◆ **PROBLEM REQUIREMENTS**
Every line with the string "reset" should be copied from the data.

◆ **INPUT FOR THIS TASK**
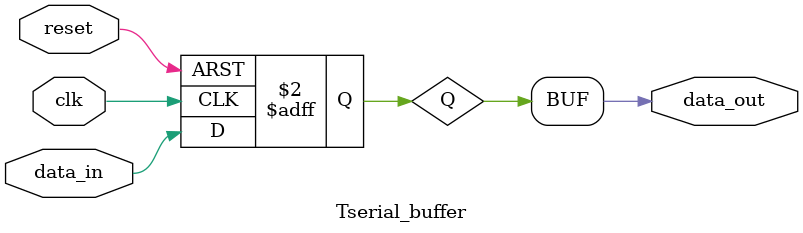
<source format=v>


module Tserial_buffer (clk, reset, data_in, data_out);
	input 	clk, reset, data_in;
	output 	data_out; 

	reg Q;
	
	assign data_out = Q; 

	always @(posedge clk or posedge reset) begin
		if (reset) begin
			Q <= 1'b1;			
		end
		else begin
			Q <= data_in;
		end
	end

endmodule 
</source>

◆ **EXERCISE ANSWER**
module Tserial_buffer (clk, reset, data_in, data_out);
	input 	clk, reset, data_in;
	always @(posedge clk or posedge reset) begin
		if (reset) begin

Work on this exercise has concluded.